Introducing Chapter CCCLXXI of her epic romance, Oy, Rodney, Violet Crepuscular takes aim at her printer, a man named Baskett.
“Everybody in the world thinks he or she can write an epic romance!” she declares. “That includes one Hieronymus Baskett of Popeye’s Print Shop.
“As I wrote the chapter, Lady Margo Cargo dies from a placebo overdose that dissolves her coccyx. This is the sort of thing that tinges a romance with bittersweet realism–kind of like one of those good old Hallmark TV specials in which a lovable, plucky celebrity dies of an incurable disease. You’d think this would have given me a crack at a Pulitzer, but no! Mr. I-Know-All-About-Literature Baskett refused to print the chapter unless I spared Lady Margo’s life. He actually accused me of murder!”

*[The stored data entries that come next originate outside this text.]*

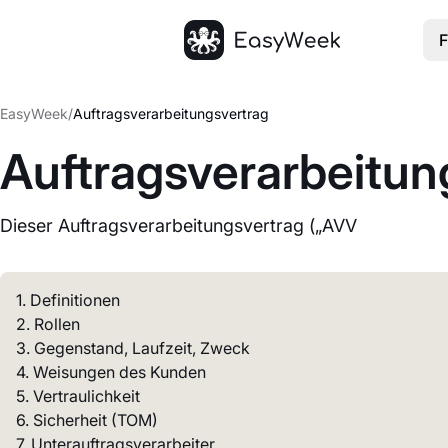
F
Startseite
EasyWeek
/
Auftragsverarbeitungsvertrag
Auftragsverarbeitun
Dieser Auftragsverarbeitungsvertrag („AVV
1. Definitionen
2. Rollen
3. Gegenstand, Laufzeit, Zweck
4. Weisungen des Kunden
5. Vertraulichkeit
6. Sicherheit (TOM)
7. Unterauftragsverarbeiter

And so in Take Two of Chapter CCCLXXI, Lady Margo does not die, but enjoys a complete recovery from her psychosomatic, subcutaneous (Violet’s word, not mine) affliction and Dr. Fanabla receives a medal from the Queen. Lady Margo’s fiances, Lord Jeremy Coldsore and his friend, the American adventurer Willis Twombley, are quite pleased. Now the wedding can go forward as planned.

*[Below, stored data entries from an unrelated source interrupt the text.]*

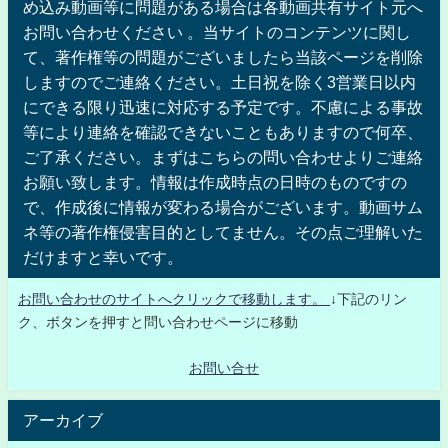
め込み動画等に問題がある場合は各動画共有サイト元へ
お問い合わせください 。当サイトのコンテンツに関し
て、著作権等の問題がございましたら当該ページを削除
しますのでご連絡ください。土日祝を除く3営業日以内
にできる限り迅速に対応する予定です。不慮による事故
等により連絡を確認できないこともありますので何卒、
ご了承ください。まずはこちらの問い合わせよりご連絡
お願い致します。情報は作成時点の日時のものですの
で、作成後に情報が変わる場合がございます。動画サム
ネ等の著作権侵害目的としてません。その点ご理解いた
だけますと幸いです。
お問い合わせのサイトへクリックで移動します。
↓下記のリン
ク、ボタンを押すと問い合わせページに移動
お問い合せ
アーカイブ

“If that’s the kind of syrupy pap the readers want, so be it,” writes Ms. Crepuscular. “I had hopes of turning this into one of those dark and serious Russian novels, but couldn’t get past the obstacle of Popeye’s Print Shop. I even had a Count Kissoff ready to step into the plot as a man who wants to buy Coldsore Hall and turn it into an anarchists’ club. Alas! It seems everyone’s allowed to write Serious Mainstream Literature but me.”
We shall see if Oy, Rodney can continue in spite of this setback.